→ Work to complete
Your task is to output every record exactly as it is given.

[Saved data entries]
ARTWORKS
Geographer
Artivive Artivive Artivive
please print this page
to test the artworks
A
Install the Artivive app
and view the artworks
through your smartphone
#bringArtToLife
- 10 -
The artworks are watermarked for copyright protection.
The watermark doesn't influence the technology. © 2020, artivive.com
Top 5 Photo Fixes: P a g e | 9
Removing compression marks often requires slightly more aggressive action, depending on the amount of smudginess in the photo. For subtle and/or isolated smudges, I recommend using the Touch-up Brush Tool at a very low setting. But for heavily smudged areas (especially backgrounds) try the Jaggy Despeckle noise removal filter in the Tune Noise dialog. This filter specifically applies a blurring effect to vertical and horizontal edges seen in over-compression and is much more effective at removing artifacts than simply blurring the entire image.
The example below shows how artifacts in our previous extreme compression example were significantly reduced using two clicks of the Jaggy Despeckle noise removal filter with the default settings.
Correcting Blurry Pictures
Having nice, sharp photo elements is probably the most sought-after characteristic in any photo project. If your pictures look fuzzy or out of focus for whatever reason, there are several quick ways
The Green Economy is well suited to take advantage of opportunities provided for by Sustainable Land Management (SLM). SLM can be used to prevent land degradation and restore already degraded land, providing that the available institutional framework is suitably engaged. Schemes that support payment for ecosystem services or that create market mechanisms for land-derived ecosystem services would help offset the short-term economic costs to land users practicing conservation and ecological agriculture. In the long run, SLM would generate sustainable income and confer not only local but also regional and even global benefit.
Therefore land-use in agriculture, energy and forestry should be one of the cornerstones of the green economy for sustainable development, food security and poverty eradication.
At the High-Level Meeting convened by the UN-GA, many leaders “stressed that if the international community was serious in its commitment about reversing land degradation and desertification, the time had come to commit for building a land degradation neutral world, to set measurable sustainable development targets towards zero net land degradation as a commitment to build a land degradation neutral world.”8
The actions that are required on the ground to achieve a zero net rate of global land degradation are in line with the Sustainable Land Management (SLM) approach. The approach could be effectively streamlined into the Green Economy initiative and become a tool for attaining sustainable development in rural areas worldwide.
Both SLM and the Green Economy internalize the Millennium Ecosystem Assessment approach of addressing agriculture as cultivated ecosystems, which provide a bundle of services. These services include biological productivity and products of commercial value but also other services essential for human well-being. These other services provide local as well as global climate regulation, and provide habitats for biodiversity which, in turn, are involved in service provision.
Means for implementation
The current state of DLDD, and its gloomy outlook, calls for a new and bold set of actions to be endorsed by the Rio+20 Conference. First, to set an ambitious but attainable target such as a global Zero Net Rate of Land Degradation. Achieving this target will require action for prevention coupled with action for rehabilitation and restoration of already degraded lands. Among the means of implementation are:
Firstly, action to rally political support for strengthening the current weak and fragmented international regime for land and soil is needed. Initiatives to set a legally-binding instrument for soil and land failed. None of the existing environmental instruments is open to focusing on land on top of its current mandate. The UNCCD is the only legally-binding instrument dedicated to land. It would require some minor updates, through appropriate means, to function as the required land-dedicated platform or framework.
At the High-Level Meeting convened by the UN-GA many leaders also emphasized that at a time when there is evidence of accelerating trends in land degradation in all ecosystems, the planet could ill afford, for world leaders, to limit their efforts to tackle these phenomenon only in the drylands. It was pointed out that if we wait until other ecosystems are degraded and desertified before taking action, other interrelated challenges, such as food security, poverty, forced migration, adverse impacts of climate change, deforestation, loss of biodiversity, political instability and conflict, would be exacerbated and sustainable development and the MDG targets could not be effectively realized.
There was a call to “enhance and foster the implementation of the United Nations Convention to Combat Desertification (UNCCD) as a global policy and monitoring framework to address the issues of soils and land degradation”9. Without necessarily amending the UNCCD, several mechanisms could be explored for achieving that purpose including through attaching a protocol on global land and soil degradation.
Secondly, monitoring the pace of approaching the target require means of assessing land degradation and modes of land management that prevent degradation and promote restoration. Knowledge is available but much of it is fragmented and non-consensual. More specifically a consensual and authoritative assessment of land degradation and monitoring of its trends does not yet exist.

→ Solved problem
ARTWORKS
Geographer
Artivive Artivive Artivive
please print this page
to test the artworks
A
Install the Artivive app
and view the artworks
through your smartphone
#bringArtToLife
- 10 -
The artworks are watermarked for copyright protection.
The watermark doesn't influence the technology. © 2020, artivive.com
Top 5 Photo Fixes: P a g e | 9
Removing compression marks often requires slightly more aggressive action, depending on the amount of smudginess in the photo. For subtle and/or isolated smudges, I recommend using the Touch-up Brush Tool at a very low setting. But for heavily smudged areas (especially backgrounds) try the Jaggy Despeckle noise removal filter in the Tune Noise dialog. This filter specifically applies a blurring effect to vertical and horizontal edges seen in over-compression and is much more effective at removing artifacts than simply blurring the entire image.
The example below shows how artifacts in our previous extreme compression example were significantly reduced using two clicks of the Jaggy Despeckle noise removal filter with the default settings.
Correcting Blurry Pictures
Having nice, sharp photo elements is probably the most sought-after characteristic in any photo project. If your pictures look fuzzy or out of focus for whatever reason, there are several quick ways
The Green Economy is well suited to take advantage of opportunities provided for by Sustainable Land Management (SLM). SLM can be used to prevent land degradation and restore already degraded land, providing that the available institutional framework is suitably engaged. Schemes that support payment for ecosystem services or that create market mechanisms for land-derived ecosystem services would help offset the short-term economic costs to land users practicing conservation and ecological agriculture. In the long run, SLM would generate sustainable income and confer not only local but also regional and even global benefit.
Therefore land-use in agriculture, energy and forestry should be one of the cornerstones of the green economy for sustainable development, food security and poverty eradication.
At the High-Level Meeting convened by the UN-GA, many leaders “stressed that if the international community was serious in its commitment about reversing land degradation and desertification, the time had come to commit for building a land degradation neutral world, to set measurable sustainable development targets towards zero net land degradation as a commitment to build a land degradation neutral world.”8
The actions that are required on the ground to achieve a zero net rate of global land degradation are in line with the Sustainable Land Management (SLM) approach. The approach could be effectively streamlined into the Green Economy initiative and become a tool for attaining sustainable development in rural areas worldwide.
Both SLM and the Green Economy internalize the Millennium Ecosystem Assessment approach of addressing agriculture as cultivated ecosystems, which provide a bundle of services. These services include biological productivity and products of commercial value but also other services essential for human well-being. These other services provide local as well as global climate regulation, and provide habitats for biodiversity which, in turn, are involved in service provision.
Means for implementation
The current state of DLDD, and its gloomy outlook, calls for a new and bold set of actions to be endorsed by the Rio+20 Conference. First, to set an ambitious but attainable target such as a global Zero Net Rate of Land Degradation. Achieving this target will require action for prevention coupled with action for rehabilitation and restoration of already degraded lands. Among the means of implementation are:
Firstly, action to rally political support for strengthening the current weak and fragmented international regime for land and soil is needed. Initiatives to set a legally-binding instrument for soil and land failed. None of the existing environmental instruments is open to focusing on land on top of its current mandate. The UNCCD is the only legally-binding instrument dedicated to land. It would require some minor updates, through appropriate means, to function as the required land-dedicated platform or framework.
At the High-Level Meeting convened by the UN-GA many leaders also emphasized that at a time when there is evidence of accelerating trends in land degradation in all ecosystems, the planet could ill afford, for world leaders, to limit their efforts to tackle these phenomenon only in the drylands. It was pointed out that if we wait until other ecosystems are degraded and desertified before taking action, other interrelated challenges, such as food security, poverty, forced migration, adverse impacts of climate change, deforestation, loss of biodiversity, political instability and conflict, would be exacerbated and sustainable development and the MDG targets could not be effectively realized.
There was a call to “enhance and foster the implementation of the United Nations Convention to Combat Desertification (UNCCD) as a global policy and monitoring framework to address the issues of soils and land degradation”9. Without necessarily amending the UNCCD, several mechanisms could be explored for achieving that purpose including through attaching a protocol on global land and soil degradation.
Secondly, monitoring the pace of approaching the target require means of assessing land degradation and modes of land management that prevent degradation and promote restoration. Knowledge is available but much of it is fragmented and non-consensual. More specifically a consensual and authoritative assessment of land degradation and monitoring of its trends does not yet exist.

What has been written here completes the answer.